Kerry Rock (CDTECH): I would like to confirm that CDTECH does not require the addition of gum inhibitors to the product from our gasoline hydrotreating units. We have not observed any gum formation reported by our licensees in that application.

It is really not surprising because you are not only saturating diolefins, you are reducing the content of olefins, to some extent, especially the olefins that are likely to react in the form of oligomers.

Cheparthy Shankar (Indian Oil Corp. Ltd.): We have about three brand new units operating at our refineries. All three units are adding antioxidants to take care of the gum problems. This is recommended by the licenser and is part of the procedure we are following.

Clower: Gum potential exists with unsaturated hydrocarbons (olefins or diolefins) stored in refinery operations with oxygen as a free radical. Organic sulfur and nitrogen compounds remaining in FCC gasoline product can form gums in the presence of olefins and oxygen.

Temperature, residence time, and oxygen ingress are key process variables in the formation of gums in gasoline component storage. Best practice requires antioxidant injection of all FCC gasoline tanks to tie up any oxygen that would otherwise play a role in the formation of gums.

Typical gasoline hydrotreating operations are mild, resulting in the following typical species conversions:

• 100% diolefin saturation.

• 90% organic sulfur reduction.

• 20% olefin saturation.

• 10% to 20% organic nitrogen reduction.

Current best practice is to inject antioxidant into the product and measure both existent and potential gum in the component tank:

• Antioxidant is injected at 20 ppm on FCC gasoline product.

• The target for existent gum via ASTM D381-04 <4 mg/100 ml.

• The target for potential gum via ASTM D 525 <10 mg/100 ml.

Harbison: Marathon has Axens Prime G+ FCCU gasoline hydrotreaters at its Garyville, La., and Robinson, Ill., refineries. Both units use a selective hydrogenation process on the light naphtha streams (roughly 200° F. to 210° F. end point). Before installation of these two units, the gasoline streams were conventionally sweetened, and stability additives were used at both locations.

Records from a collection:
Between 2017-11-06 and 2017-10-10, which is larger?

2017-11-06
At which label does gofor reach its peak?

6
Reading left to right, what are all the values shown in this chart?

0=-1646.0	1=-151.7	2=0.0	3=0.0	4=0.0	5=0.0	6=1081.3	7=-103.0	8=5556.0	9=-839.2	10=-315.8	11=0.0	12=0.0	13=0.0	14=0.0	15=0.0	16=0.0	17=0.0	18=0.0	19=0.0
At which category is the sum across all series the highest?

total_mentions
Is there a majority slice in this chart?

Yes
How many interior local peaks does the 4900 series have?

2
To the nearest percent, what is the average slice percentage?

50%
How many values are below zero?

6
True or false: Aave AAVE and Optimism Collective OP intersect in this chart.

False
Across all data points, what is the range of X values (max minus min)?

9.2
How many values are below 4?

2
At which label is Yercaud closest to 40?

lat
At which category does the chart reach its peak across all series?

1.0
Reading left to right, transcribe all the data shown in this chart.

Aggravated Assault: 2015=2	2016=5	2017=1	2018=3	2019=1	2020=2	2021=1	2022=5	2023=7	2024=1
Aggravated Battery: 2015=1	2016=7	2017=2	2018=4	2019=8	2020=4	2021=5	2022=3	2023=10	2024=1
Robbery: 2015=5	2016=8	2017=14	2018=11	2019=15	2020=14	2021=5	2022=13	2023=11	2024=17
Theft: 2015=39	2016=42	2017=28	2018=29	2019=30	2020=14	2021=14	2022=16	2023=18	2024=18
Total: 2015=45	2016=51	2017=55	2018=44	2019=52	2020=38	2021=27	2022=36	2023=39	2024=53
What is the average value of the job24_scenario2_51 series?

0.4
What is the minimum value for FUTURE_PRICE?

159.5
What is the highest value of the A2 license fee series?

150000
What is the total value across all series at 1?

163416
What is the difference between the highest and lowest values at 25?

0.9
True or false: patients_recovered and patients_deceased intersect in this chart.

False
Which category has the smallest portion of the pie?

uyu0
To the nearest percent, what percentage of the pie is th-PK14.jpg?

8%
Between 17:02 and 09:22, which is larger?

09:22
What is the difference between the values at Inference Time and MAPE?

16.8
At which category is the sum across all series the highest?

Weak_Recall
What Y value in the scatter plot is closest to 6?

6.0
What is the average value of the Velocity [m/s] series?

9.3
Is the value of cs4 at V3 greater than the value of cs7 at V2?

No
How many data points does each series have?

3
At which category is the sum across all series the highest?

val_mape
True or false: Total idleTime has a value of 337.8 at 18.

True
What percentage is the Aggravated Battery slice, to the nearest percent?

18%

Problems to work on
(A) In the gasoline hydrotreating discussion, at what concentration is antioxidant injected on FCC gasoline product?
(B) Carry on the gasoline hydrotreating discussion from its final sentence.

Task responses
(A) 20 ppm

(B)
When the FCCU gasoline desulfurization units were commissioned, the stability additives were discontinued on the produced-gasoline streams. There were no reports of gum problems associated with the products.

After initial start-up of the units, projects were completed to allow the light portion of the naphtha to run down to tankage separately from the heavy naphtha. This facilitated additional blending flexibility because the light naphtha cut blend properties that differ from similar refinery streams in use at the time.

The light naphtha products from our two desulfurization units are managed differently at each refinery. One plant routes the light naphtha product to storage after blending with isomerate, and the other blends with the light naphtha a rundown with high octane reformate.

Our refinery that blends the light-naphtha product with high octane reformate has experienced high gums. Following several gasoline blends outside of specification limits for gums in which tanks had to be treated for stability, a more comprehensive lab study was completed. Although the study was unable to predict the off-specification finished product based on blend components and their ratios, tank circulation times, etc., we concluded that a field test was required.

The trial was conducted with the stability additive injected into the light-naphtha product when it was segregated for gasoline blending. Following a successful trial, the program has since been made permanent, and all gasoline blends have met stability specifications when the additive was used. The additive has been successful at moderately low doses.

The other refinery stores the light naphtha combined with isomerate and has had no incidents of high gums.

Gregg McAteer (Nalco Co.): We often see straight-run naphtha hydrotreaters that traditionally did not have a fouling problem start to foul as FCC or coker naphtha is introduced to the feed.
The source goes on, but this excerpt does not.